The stated purpose of statutory rape laws - to address instances where the victim is genuinely incapable of consent - makes perfect sense in the case of prepubescent boys and girls, and exceptions and limitations to rules prohibiting sex with prepubescent boys and girls aren't necessary to advance justice. 

But, many minors under the age of eighteen who have experienced puberty are quite capable of engaging in consensual sexual relationships and someone who is aroused sexually by a sixteen year old is not a deviant pedophile.

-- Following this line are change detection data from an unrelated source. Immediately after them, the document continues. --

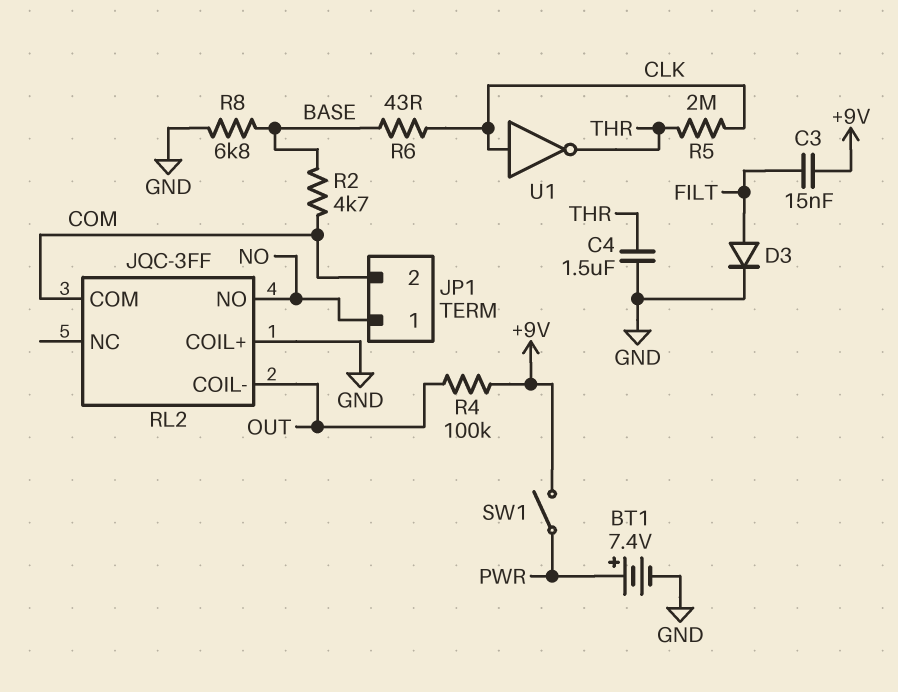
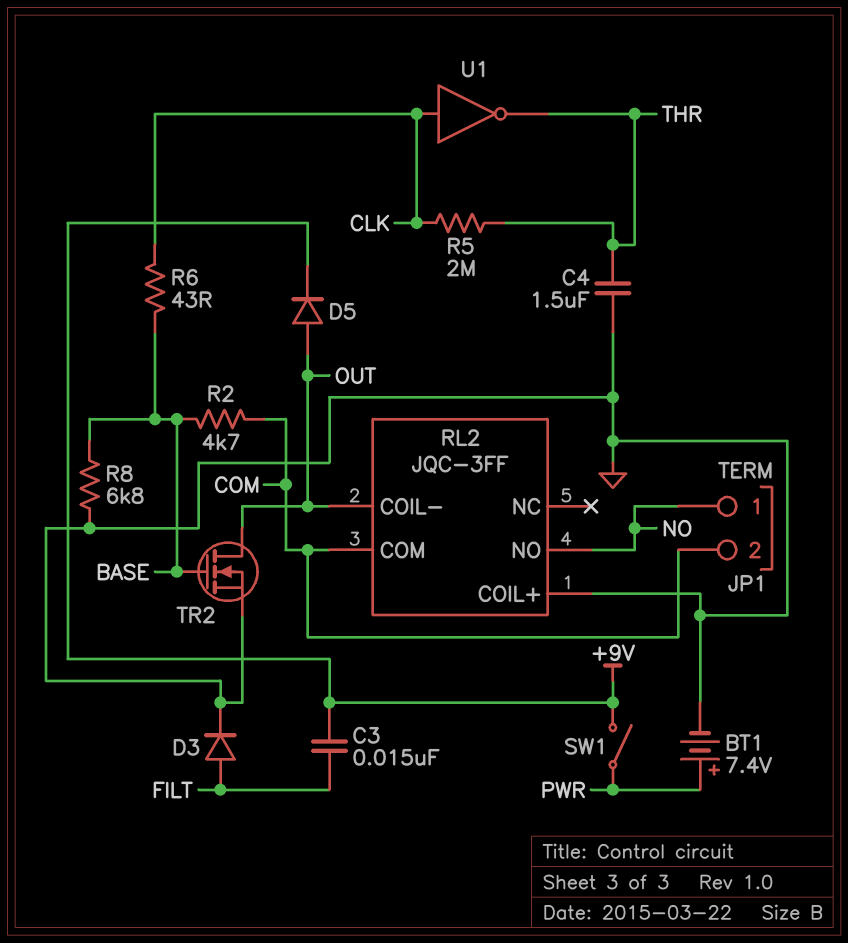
D5: none -> diode (A OUT, K +9V)
R4: 100k (+9V, OUT) -> none
TR2: none -> NMOS (G BASE, D OUT, S GND)

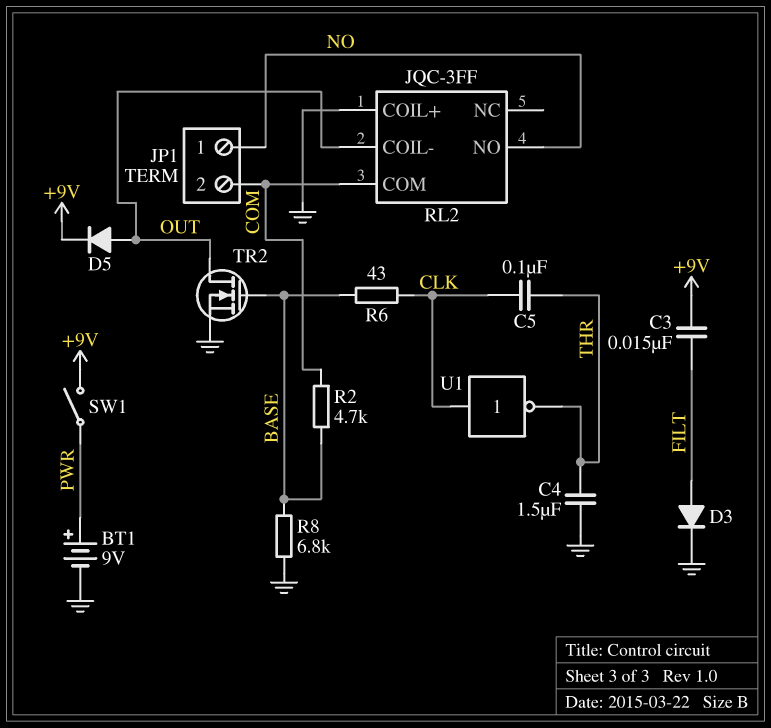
BT1: 7.4V (plus PWR, minus GND) -> 9V (plus PWR, minus GND)
C5: none -> 100nF (CLK, THR)
R5: 2M (CLK, THR) -> none

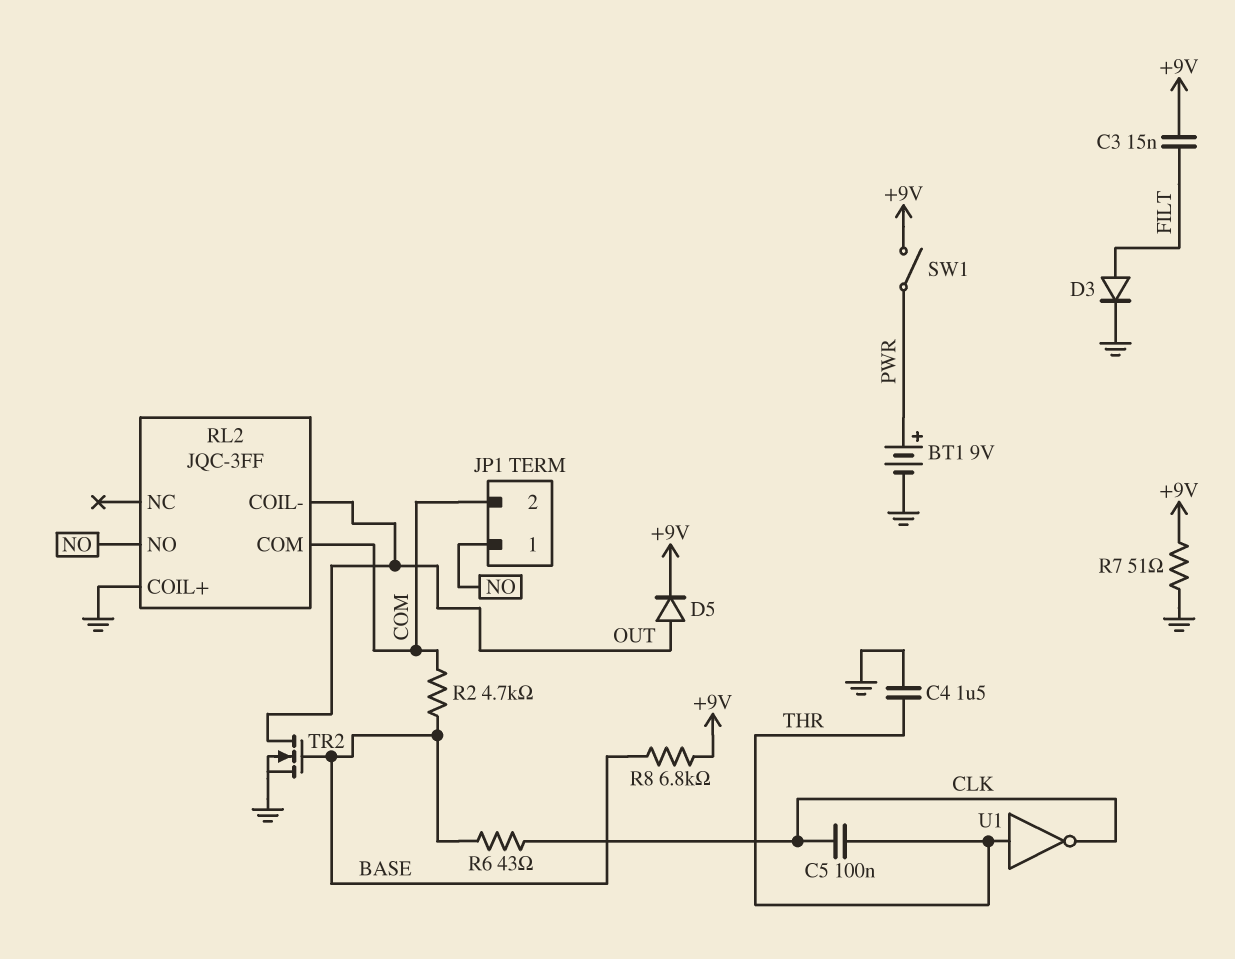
R7: none -> 51 (+9V, GND)
R8: 6.8k (BASE, GND) -> 6.8k (+9V, BASE)
U1: NOT (in CLK, out THR) -> NOT (in THR, out CLK)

The harm that statutory rape laws, child pornography laws, and child prosecution laws are addressing in these cases are less culpable because they involve the exertion of undue influence to procure consent from someone who has weak judgment but who is in fact capable of having consensual sexual relationships at least in the absence of someone employing undue influence, and real justice, as a result, requires considerably more nuance.

Likewise, the argument that someone who patronizes a prepubescent boy or girl as a prostitute or utilized a prepubescent boy or girl in making true child pornography holds water because someone with those sexual interests may very well be a real pedophile threat, and the case that the minor is being abuses is absolutely clear.  A John who has sex with a ten year old prostitute is probably a menace.  A John who has sex with a seventeen year old prostitute probably isn't meaningfully more culpable than a John who has sex with a twenty year old prostitute, and quite possibly a John having sex with a seventeen year old prostitute could do so legally but for the money exchanged.  Colorado, however, and Colorado is hardly unique in doing so, punishes anyone involved in prostitution or pornography involving a sexually mature late teenager (perhaps even one who is married to someone or once was married to somone) with the same severe punishments that make sense in the case of prostitution or pornography involving ten years old victims.

The problem isn't limited to criminal law either.  Treating sexually mature teen aged girls as children in matters of reproductive health is also problematic, in a way that it isn't for ten year old girls, for example.  It invites improper meddling and imposes barriers to obtaining reproductive health services that are especially beneficial to teen aged girls and harder for them to overcome embarassment to utilize even in the absence of legal impediments to access because sexual activity by teenagers is viewed as inherently immoral by many adults even though most teens are sexually active before they are eighteen years old.